→ **TRY IT**
From the records below, copy out exactly the lines from the one containing "Person—estimated resident population" to the one containing "Nationally, by service", both included. Add nothing else.

*** PROVIDED RECORDS

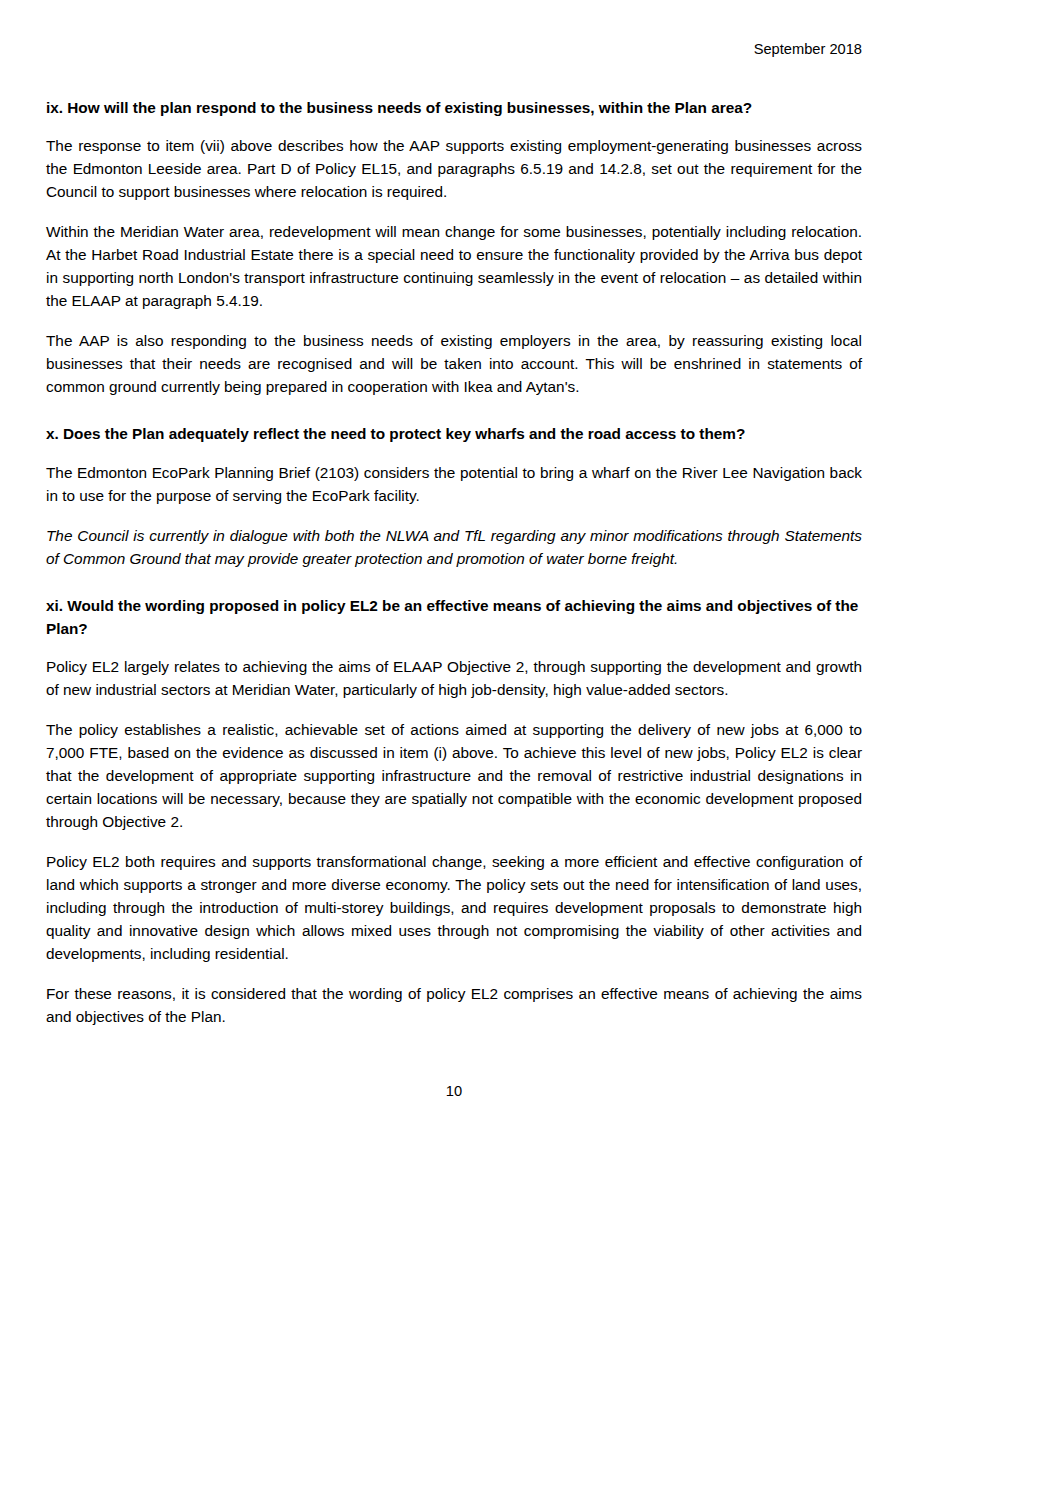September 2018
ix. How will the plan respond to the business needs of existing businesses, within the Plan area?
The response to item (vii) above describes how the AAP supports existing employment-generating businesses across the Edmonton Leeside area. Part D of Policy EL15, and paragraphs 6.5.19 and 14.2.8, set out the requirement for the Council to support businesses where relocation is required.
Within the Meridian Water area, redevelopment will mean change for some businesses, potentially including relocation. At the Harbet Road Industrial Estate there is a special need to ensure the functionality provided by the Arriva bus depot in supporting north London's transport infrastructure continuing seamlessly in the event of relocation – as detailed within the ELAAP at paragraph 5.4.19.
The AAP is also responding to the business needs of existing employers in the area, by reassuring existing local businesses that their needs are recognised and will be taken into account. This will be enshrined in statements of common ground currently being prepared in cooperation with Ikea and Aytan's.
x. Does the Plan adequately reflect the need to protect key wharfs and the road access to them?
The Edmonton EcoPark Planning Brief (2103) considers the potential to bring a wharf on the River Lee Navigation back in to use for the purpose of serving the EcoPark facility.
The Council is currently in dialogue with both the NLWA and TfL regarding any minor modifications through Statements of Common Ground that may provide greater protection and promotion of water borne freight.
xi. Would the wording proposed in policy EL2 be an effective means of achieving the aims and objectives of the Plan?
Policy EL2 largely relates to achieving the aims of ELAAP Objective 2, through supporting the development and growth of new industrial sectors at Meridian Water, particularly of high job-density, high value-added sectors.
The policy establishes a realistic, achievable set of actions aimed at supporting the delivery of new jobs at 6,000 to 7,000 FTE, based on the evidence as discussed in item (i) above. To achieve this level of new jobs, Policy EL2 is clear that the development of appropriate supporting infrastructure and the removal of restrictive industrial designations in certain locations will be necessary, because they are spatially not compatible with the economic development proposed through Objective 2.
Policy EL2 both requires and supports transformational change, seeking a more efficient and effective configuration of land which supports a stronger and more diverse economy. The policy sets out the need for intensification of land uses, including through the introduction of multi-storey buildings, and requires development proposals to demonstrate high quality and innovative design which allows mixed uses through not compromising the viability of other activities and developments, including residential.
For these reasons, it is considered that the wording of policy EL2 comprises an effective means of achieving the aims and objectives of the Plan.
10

******
*** PROVIDED RECORDS

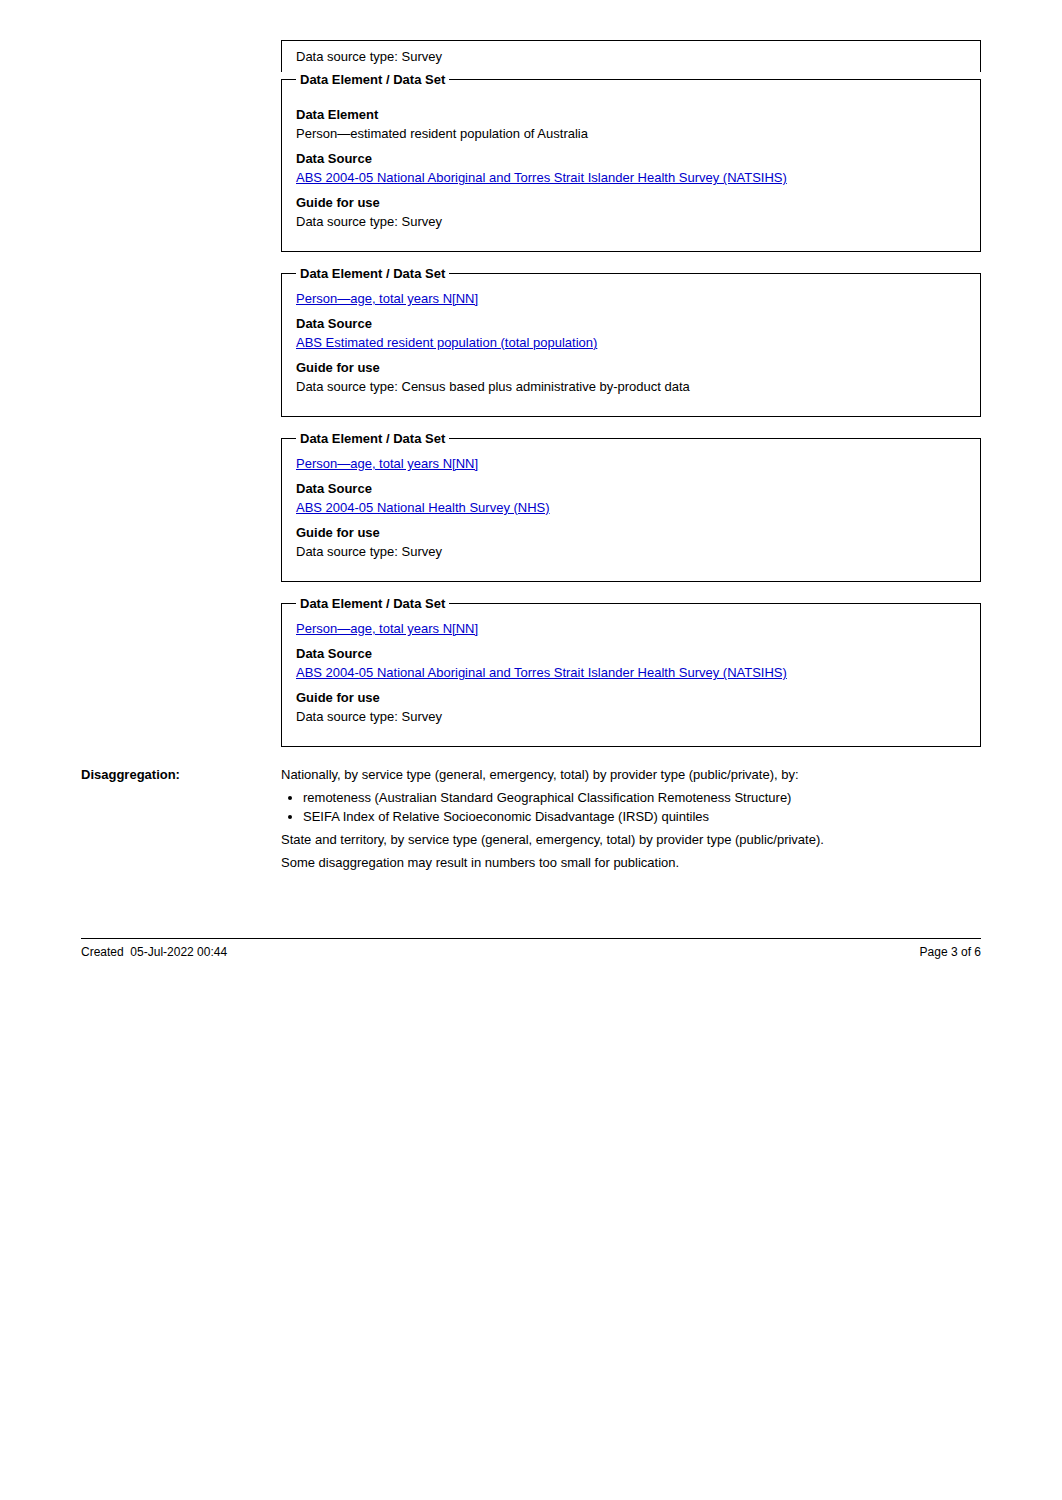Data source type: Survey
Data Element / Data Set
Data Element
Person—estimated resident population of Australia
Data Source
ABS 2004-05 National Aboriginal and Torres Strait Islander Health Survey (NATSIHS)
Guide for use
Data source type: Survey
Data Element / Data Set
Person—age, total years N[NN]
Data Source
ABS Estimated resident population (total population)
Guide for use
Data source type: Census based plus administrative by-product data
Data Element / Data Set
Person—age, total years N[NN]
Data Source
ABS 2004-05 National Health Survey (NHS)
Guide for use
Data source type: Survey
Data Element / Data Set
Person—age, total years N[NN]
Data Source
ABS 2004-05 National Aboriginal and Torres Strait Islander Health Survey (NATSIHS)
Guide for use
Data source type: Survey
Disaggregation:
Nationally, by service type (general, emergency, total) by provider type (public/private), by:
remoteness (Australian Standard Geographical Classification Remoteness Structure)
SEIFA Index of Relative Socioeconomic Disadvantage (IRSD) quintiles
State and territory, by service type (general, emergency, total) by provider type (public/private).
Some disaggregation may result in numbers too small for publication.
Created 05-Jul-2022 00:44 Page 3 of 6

******

→ **RESPONSE AREA**
Person—estimated resident population of Australia
Data Source
ABS 2004-05 National Aboriginal and Torres Strait Islander Health Survey (NATSIHS)
Guide for use
Data source type: Survey
Data Element / Data Set
Person—age, total years N[NN]
Data Source
ABS Estimated resident population (total population)
Guide for use
Data source type: Census based plus administrative by-product data
Data Element / Data Set
Person—age, total years N[NN]
Data Source
ABS 2004-05 National Health Survey (NHS)
Guide for use
Data source type: Survey
Data Element / Data Set
Person—age, total years N[NN]
Data Source
ABS 2004-05 National Aboriginal and Torres Strait Islander Health Survey (NATSIHS)
Guide for use
Data source type: Survey
Disaggregation:
Nationally, by service type (general, emergency, total) by provider type (public/private), by:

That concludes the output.